Kahn dedicated the album`s title song to James Chaney, Andrew Goodman and Michael Schwerner, three civil rights workers who were murdered in Mississippi in the early 1960s. He`s aware that the names may be unfamiliar to younger members of his audience, but notes, ”Part of what you try to do with songs is stimulate questions.

”I may be a little more hard-core than a lot of songwriters in my material,” he acknowledges, ”but I try not to hit people over the head with messages. It`s important to keep a sense of humor. And whatever my political values, I accept the fact that when I perform, I am by definition an entertainer. When people pay hard-earned money to come to a show, they have a right to expect entertainment, not a political diatribe.”

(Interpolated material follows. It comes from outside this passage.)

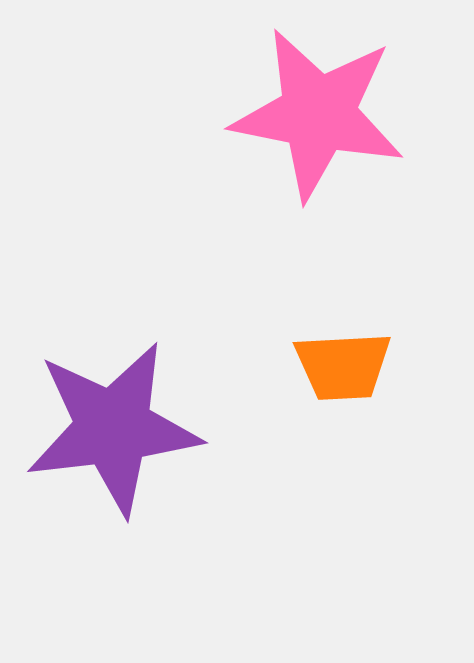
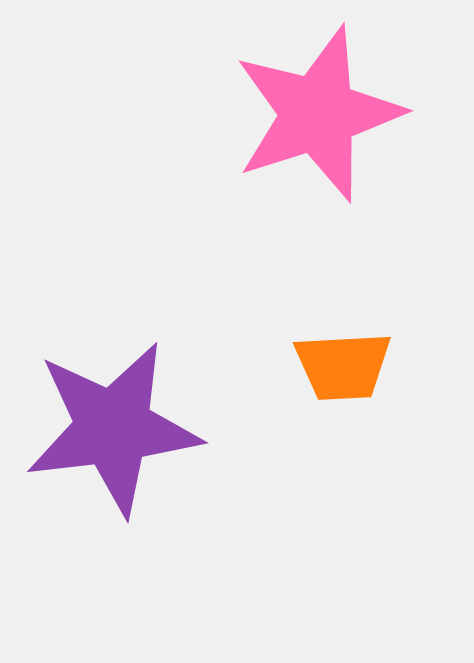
pink star: rotated 29 degrees counterclockwise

Kahn, a rabbi`s son who grew up in Pennsylvania listening to Top 40 radio ”and lots of Jewish music,” became interested in folk music as a teenager. Later, at Harvard, he was drawn into the burgeoning Southern civil rights movement.

”I discovered activism, political music and the South all at once and fell in love with all of them,” says the singer, who released his first album in 1975.

After working in Georgia and Arkansas, Kahn moved to Charlotte to work in a union organizing campaign and stayed. In 1980, he founded Grassroots Leadership, the not-for-profit resource center for community organizers where he works practically full time. (Concert proceeds benefit Grassroots.)

”Most musicians do 150 or 200 shows a year,” says Kahn, who finds time to do about 30 concerts annually. ”I can`t. So it`s really quite amazing that I can do the kind of music that I do, on a part-time basis, and that so many people go out and buy the records.”

Lately, Kahn has been turning his songwriting talents in a new direction: musical theater. Next month, the Milwaukee Repertory Theater will present

”The Most Dangerous Woman in America,” a collaboration between Kahn and Ronnie Gilbert of the Weavers.

The one-woman musical, starring Gilbert, is based on the life of American labor radical Mother Jones. And in August, the prestigious Goodspeed Opera House, a Broadway developmental theater in East Haddam, Conn., will present

”Some Sweet Day,” a musical comedy Kahn describes as ”a kind of multiracial `Oklahoma!` ”

”It`s based on the history of black and white sharecroppers organizing in Arkansas in the 1930s,” says the singer, who wrote the show`s music. ”But it`s very much a traditional musical comedy, with lots of big dance numbers and love songs and humor. We`re hoping it will go to off-Broadway or even Broadway. It`s been really interesting doing a musical that can reach all kinds of people.”